Task item => Continue the passage on protein overload in cultured podocytes, starting after its last sentence.
Selected extract: Begin
To rule out the detrimental effect of protein overload on podocytes, we estimated the percentage of dead cells at 24, 48 and 72 hours after incubation with BSA (range 10 µg/ml–30 mg/ml). We found no significant increase in necrosis and/or apoptotic events at any of the times and concentrations tested (Supplementary Figure S1A). Nor was there any apparent effect on the podocyte-specific marker podocin after BSA treatment, indicating that protein overload did not affect cellular differentiation (Supplementary Figure S1B).

In agreement with immunostaining results, gene expression analysis confirmed the presence of LRP2, CUBN, CLCN5, AMN and DAB2 in standard conditions. Incubating podocytes with increasing concentrations of albumin, we found a significant upregulation in CUBN and AMN expression, especially at the highest BSA concentrations (10 and 30 mg/ml) (P < 0.01), which did not give rise to any increase in protein levels (Fig. 4A,B and F,G). ClC-5 gene and protein expression were significantly increased (P < 0.01 and P < 0.05 respectively) after chronic (48–72 hours) protein overload (10 and 30 mg/ml) (Fig. 4C and H). BSA exposure did not modulate Dab2 or megalin, at either mRNA or protein levels (Fig. 4D,E and I,J).

Figure 4.

Figure 4

Protein overload modulates the expression of the CUBAM complex. Gene expression analysis of the macromolecular system showed an increase in CUBN (A), AMN (B)and CLCN5 (C) genes. Data are given as the geometrical average ± SE of three independent experiments in duplicate. nRQ: normalized Relative Quantity. Protein expression analysis of the macromolecular system only showed an increase in ClC-5 (H) expression at the longest time and highest dose considered. Data are given as the average ± SD of four different experiments. CTRL: control cells, *P < 0.05, §P < 0.01.
Selected extract: End
Entries shown: Begin
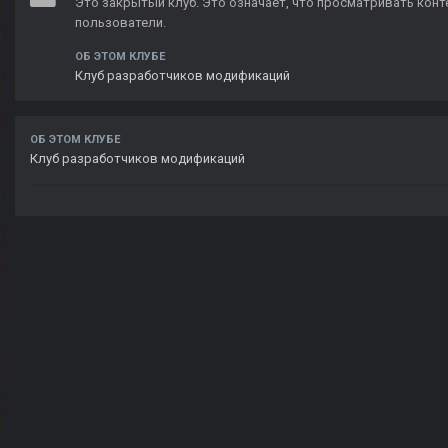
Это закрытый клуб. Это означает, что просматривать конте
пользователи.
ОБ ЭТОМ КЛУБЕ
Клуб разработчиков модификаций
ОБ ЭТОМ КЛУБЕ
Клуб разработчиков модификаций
Entries shown: End
Entries shown: Begin
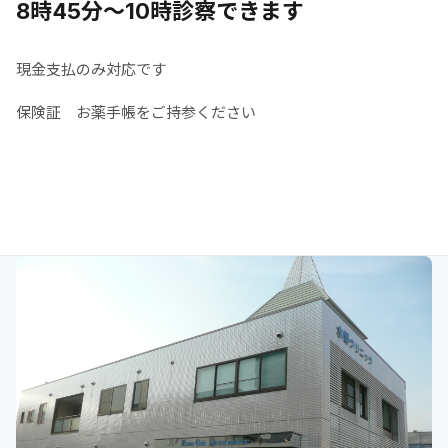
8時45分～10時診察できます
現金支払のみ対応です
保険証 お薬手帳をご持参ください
Entries shown: End
Entries shown: Begin
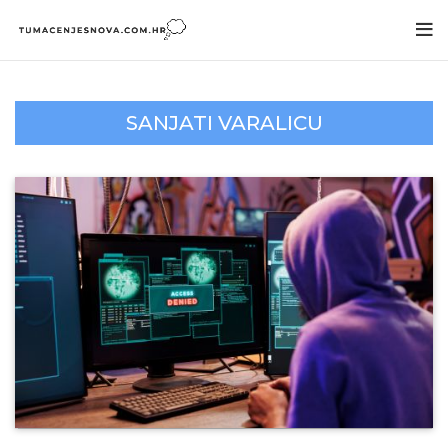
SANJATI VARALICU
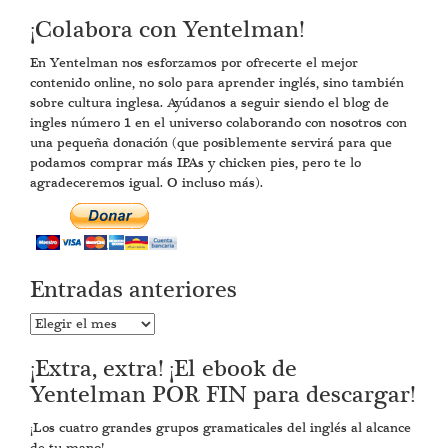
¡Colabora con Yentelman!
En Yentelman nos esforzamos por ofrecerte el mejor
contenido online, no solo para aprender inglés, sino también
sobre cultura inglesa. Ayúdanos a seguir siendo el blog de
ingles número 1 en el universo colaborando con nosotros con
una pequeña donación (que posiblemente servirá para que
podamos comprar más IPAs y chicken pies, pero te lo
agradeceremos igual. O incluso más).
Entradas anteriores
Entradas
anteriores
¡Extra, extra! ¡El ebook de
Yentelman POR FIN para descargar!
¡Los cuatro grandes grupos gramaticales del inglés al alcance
Entries shown: End
Expected answer =>
Cubilin mediates albumin endocytosis in human podocytes

In order to establish whether cubilin was directly involved in albumin internalization, we inhibited the albumin binding sites on cubilin and quantified FITC-BSA internalization 2 hours after stimulation. As shown in Fig. 5, we found a significant inhibition of albumin internalization in human podocytes after immunological blocking of cubilin (P < 0.01), indicating that cubilin was involved in the uptake mechanism. However, the lack of total endocytosis process block in the presence of anti-cubilin antibody, suggests that some albumin endocytosis occurs through alternate pathways, and that the cubilin-facilitated path is not the exclusive endocytic pathway involved in albumin internalization by human podocytes.

Figure 5.

Figure 5

Cubilin is involved in albumin uptake. Antibody-mediated inhibition of cubilin (white blocks) led to a significant decrease in albumin endocytosis, indicating an involvement of this receptor in the protein uptake process in mature podocytes. Data are shown as the average ± SD of two different experiments in triplicate. CTRL: control cells. *P < 0.05, §P < 0.01.

Discussion

In the present study we deep insight into albumin endocytosis in human podocytes adding new information about this mechanism. Several Authors had already demonstrated albumin uptake in cultured podocytes but using doses of albumin at least a hundred times higher (range 1.5–3 mg/ml)12,21. This is the first time the number of cells performing albumin uptake at low doses has been quantified. Our time lapse microscope strategy prevented us from using high doses of albumin, but enabled us to disclose the capacity of human podocytes to internalize albumin even at low doses. This albumin concentration can be considered as normal condition22. While previous studies were conducted in protein overload media1214, for the first time we demonstrated that human podocytes were able to internalize albumin under normal condition, suggesting that these cells are committed to protein uptake.

Endocytosis is a well-known process that can occur in two different ways: one involves the non-specific binding of the molecule to the cell membrane and its subsequent internalization; the other is receptor-mediated endocytosis, which is characterized by typical saturation kinetics23. In proximal tubular cells, where the protein uptake machinery is typically expressed, it takes about 30 minutes for the process of endocytosis to take place (range of albumin 100 µg/ml-1 mg/ml)24. In our low-dose (FITC-BSA 10 μg/ml) experiments on human podocytes, this process needed at least 2 hours to occur. While previously-reported data were obtained in murine podocytes or human urine-derived podocyte-like cells (HUPEC), and using higher concentrations of albumin12,15, our results are the first to demonstrate the receptor-mediated endocytosis process even at very low doses of albumin.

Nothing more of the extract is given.